Go uses stackful goroutines. Each goroutine starts with a small growable stack (around 2-8 KB) and can call blocking functions directly; the Go runtime parks the goroutine and schedules another. A C++ coroutine cannot call a blocking read() without blocking the OS thread — you must use async APIs throughout. The tradeoff shows up in memory: a goroutine occupies at minimum a few kilobytes, while a C++ coroutine frame for a simple async function might be 100-200 bytes. At a million concurrent instances, that gap is significant.
The C++ design optimizes for flexibility and minimal overhead when not suspended. You pay for heap allocation (unless HALO fires), and you take on the responsibility of providing a scheduler. In exchange, the promise_type mechanism gives you precise control over every aspect of the coroutine’s lifecycle, and the language adds no runtime you did not ask for.
Writing a Minimal Generator
For something concrete, here is a synchronous generator using the raw coroutine primitives — no library required:
#include <coroutine>
#include <optional>
template<typename T>
struct generator {
struct promise_type {
std::optional<T> current_value;
generator get_return_object() {
return generator{std::coroutine_handle<promise_type>::from_promise(*this)};
}
std::suspend_always initial_suspend() noexcept { return {}; }
std::suspend_always final_suspend() noexcept { return {}; }
std::suspend_always yield_value(T v) {
current_value = std::move(v);
return {};
}
void return_void() {}
void unhandled_exception() { std::terminate(); }
};
struct iterator {
std::coroutine_handle<promise_type> h;
bool operator!=(std::default_sentinel_t) const { return !h.done(); }
iterator& operator++() { h.resume(); return *this; }
T operator*() const { return *h.promise().current_value; }
};
iterator begin() { handle_.resume(); return {handle_}; }
std::default_sentinel_t end() { return {}; }
~generator() { if (handle_) handle_.destroy(); }
std::coroutine_handle<promise_type> handle_;
};
generator<int> range(int n) {
for (int i = 0; i < n; ++i)
co_yield i;
}
// Usage:
for (int i : range(5))
std::cout << i << '\n';
The co_yield i desugars to co_await promise.yield_value(i), which stores the value and returns std::suspend_always.
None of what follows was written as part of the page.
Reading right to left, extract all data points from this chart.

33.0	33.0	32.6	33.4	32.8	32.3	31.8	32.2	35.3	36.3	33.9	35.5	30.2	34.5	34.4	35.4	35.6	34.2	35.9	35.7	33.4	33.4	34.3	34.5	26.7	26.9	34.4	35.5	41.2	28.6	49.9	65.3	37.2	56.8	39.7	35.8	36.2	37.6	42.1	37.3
Control goes back to the range-for loop, which calls ++it (resuming the coroutine) to get the next value. The frame persists across each suspension; the local i lives in the coroutine frame because it crosses a suspension point.
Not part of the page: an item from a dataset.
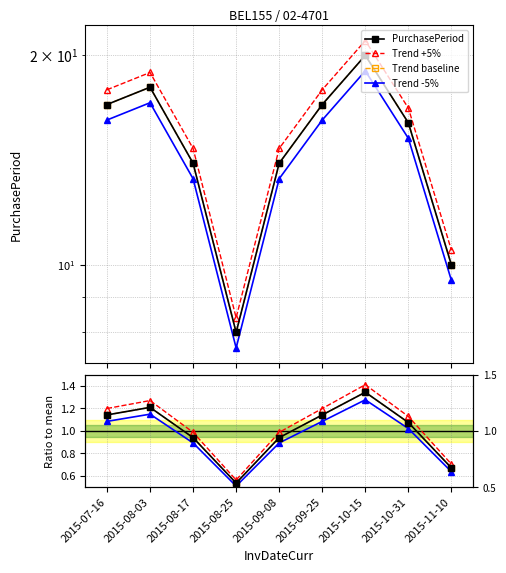

What is the label of the 4th point from the left?

2015-08-25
C++23’s std::generator<T> does this properly — with allocator support, recursive generator composition, and correct handling of move-only types. But the pattern above shows everything the mechanism requires.
The Design Philosophy
C++20 coroutines are a language-level tool, not a framework. The committee deliberately separated the transformation mechanism from any runtime support. That choice frustrates people who want something like Python’s asyncio or Kotlin’s structured concurrency out of the box. It makes sense if you consider the breadth of environments C++ targets: embedded systems with no heap, game engines with custom allocators, server software running on Linux io_uring, Windows applications using IOCP. A single bundled scheduler would serve none of them well.
The promise_type mechanism is a customization point in the classic C++ sense: you specify a type, the compiler calls into it at well-defined points, and you own the behavior. The boilerplate cost is real, and the lack of a standard async I/O layer remains a gap. But the fundamental machinery — state machine transformation, symmetric transfer, the awaiter protocol — is sound, and the ecosystem of libraries building on top of it has matured considerably since C++20 shipped.